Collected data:

.....

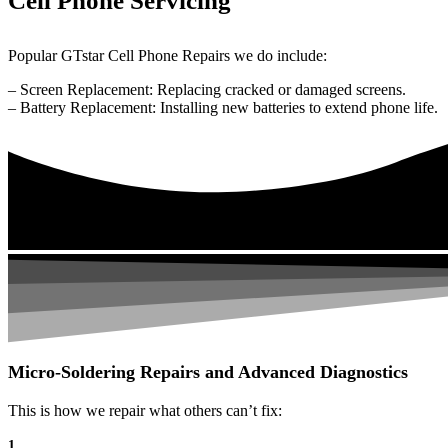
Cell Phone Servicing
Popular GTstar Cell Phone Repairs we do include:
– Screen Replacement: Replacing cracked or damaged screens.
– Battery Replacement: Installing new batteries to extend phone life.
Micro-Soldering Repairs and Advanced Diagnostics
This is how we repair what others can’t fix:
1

.....

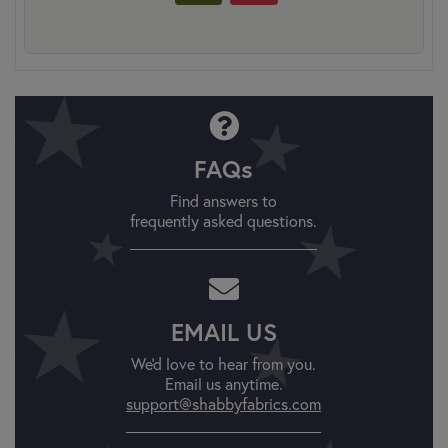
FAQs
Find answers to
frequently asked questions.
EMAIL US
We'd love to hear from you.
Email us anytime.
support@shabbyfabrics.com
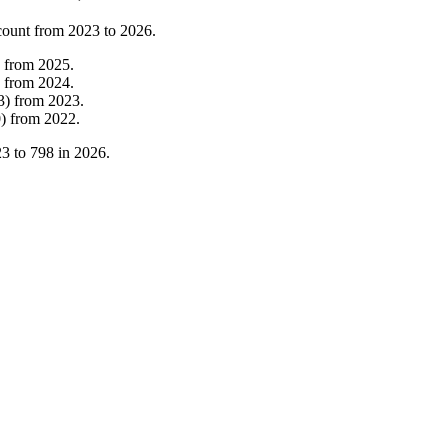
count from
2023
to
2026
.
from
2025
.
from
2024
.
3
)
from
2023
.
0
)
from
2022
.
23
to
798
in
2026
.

.....

- Assignment -
Above are the records; copy each line from them that includes the string "Replacement".

- Your response -
– Screen Replacement: Replacing cracked or damaged screens.
– Battery Replacement: Installing new batteries to extend phone life.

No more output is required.